Сегодня,  благодаря современному государственному просвещению, все уже, слава  богу, знают, что декабристы были ранними вредоносными иностранными  агентами, случайно забредшими в хорошую и здоровую русскую зиму. Но  поздний советский миф был немного сложнее и человечнее. В нём декабристы  были не либеральными проповедниками чуждых ценностей, а людьми  трагическими: благородными дворянами, которые вышли на площадь почти без  надежды и получили вместо конституции картечные залпы.

В  нашем кругу их имена произносили с уважением, как будто речь шла о  дальних родственниках, давно пропавших без вести. Советская власть  вообще удивительно любила мёртвых бунтовщиков.
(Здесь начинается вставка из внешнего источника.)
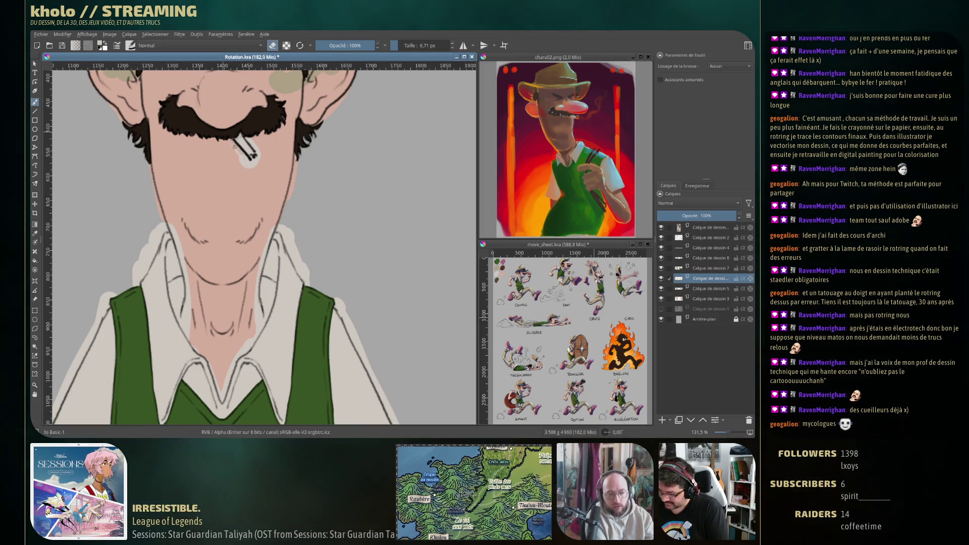
Step: Turn eraser mode back on with the collar and vest back in view
key(e)
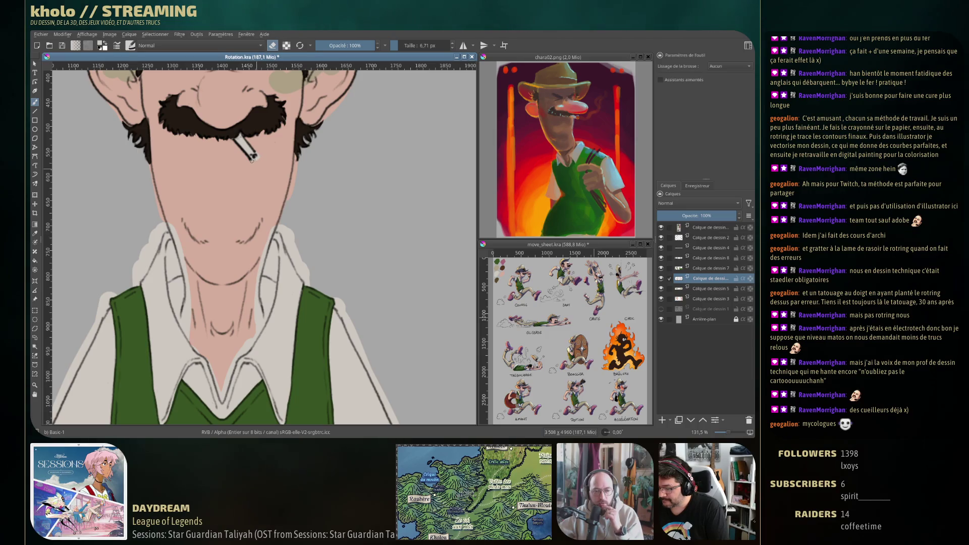
drag(259, 236, 316, 169)
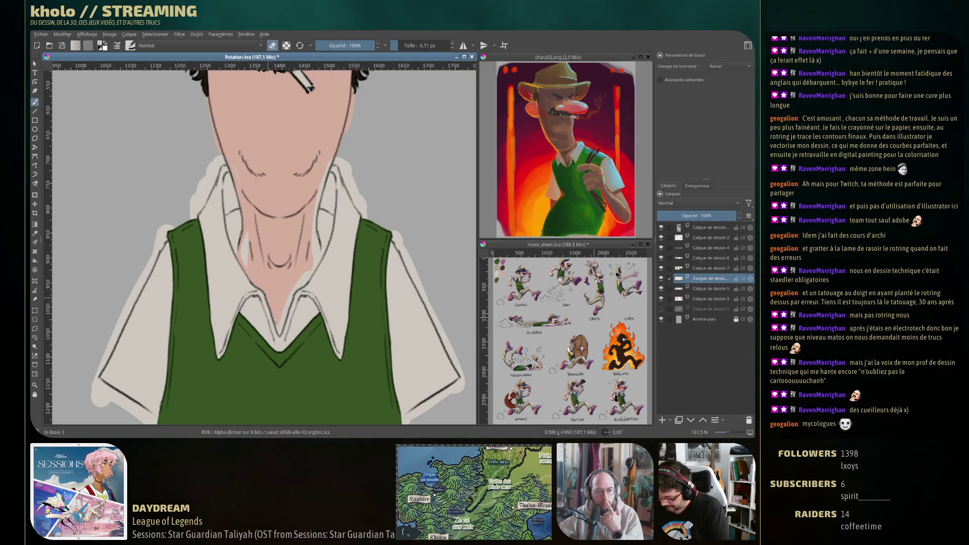
Step: Strengthen the neck's left and right edge lines and tidy the collar edge below the neck
drag(250, 233, 243, 262)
— Надо что-нибудь устроить, — сказал Игорь.

Он  произнёс это так, будто речь шла о приглашении девчонок в гости, а не о  попытке нарушить ход истории. Ну хотя бы и факультетской.

Мы начали составлять программу. На столе лежали листы, кто-то писал карандашом только что придуманные реплики.

Стихи  вызвался читать Сергей. У него была страсть к посещению театров, любовь  к одной известной эстрадной певице и способность говорить патетически,  хотя при этом было не вполне понятно, верит ли он сам в то, о чём  повествует.

Я вытащил из папки Полежаева:

«В России чтут
 Царя и кнут…»

Игорь предложил начать с Пушкина.

И обязательно — Окуджаву:

«Возьмёмся за руки, друзья,
 Чтоб не пропасть поодиночке…»

План выглядел прекрасно. Как и все  планы, не имеющие никакого отношения к реальности.

Самая  трудная роль досталась Боре. Его решили привлечь позже других, и он  появился уже с уверенностью актёра, которому будет отведена главная  роль.

Боря  был артистичен. Он любил в женской компании примерять на себя разные  образы. Или выйти из девичьей комнаты с лицом человека с навсегда  разбитым безответной любовью сердцем. Пройти мимо таких качеств было  невозможно.

По  сценарию Боре полагалось неожиданно появиться на лекции Андреева,  привлекая таким образом всеобщее внимание. После чего остальные  заговорщики должны были подняться с разных мест в зале и запеть.

Замысел казался гениальным. В те годы вообще любое действие, нарушавшее университетскую спячку, казалось почти гениальным.

Наступило 14 декабря. Суббота.

Невский ветер волочил по двору мелкий снег.

В  вестибюле факультета было пусто и сумрачно. В коридоре возле книжного  магазина кто-то курил, и дым сразу становился частью архитектуры или  даже исторического процесса.

Мы  сидели в аудитории, стараясь выглядеть естественно, что всегда особенно  трудно человеку, который собирается через десять минут совершить  художественный переворот.

Под столом лежала гитара.

Андреев опаздывал.

Потом появился — как всегда, в свитере и с потрёпанным портфелем в руке.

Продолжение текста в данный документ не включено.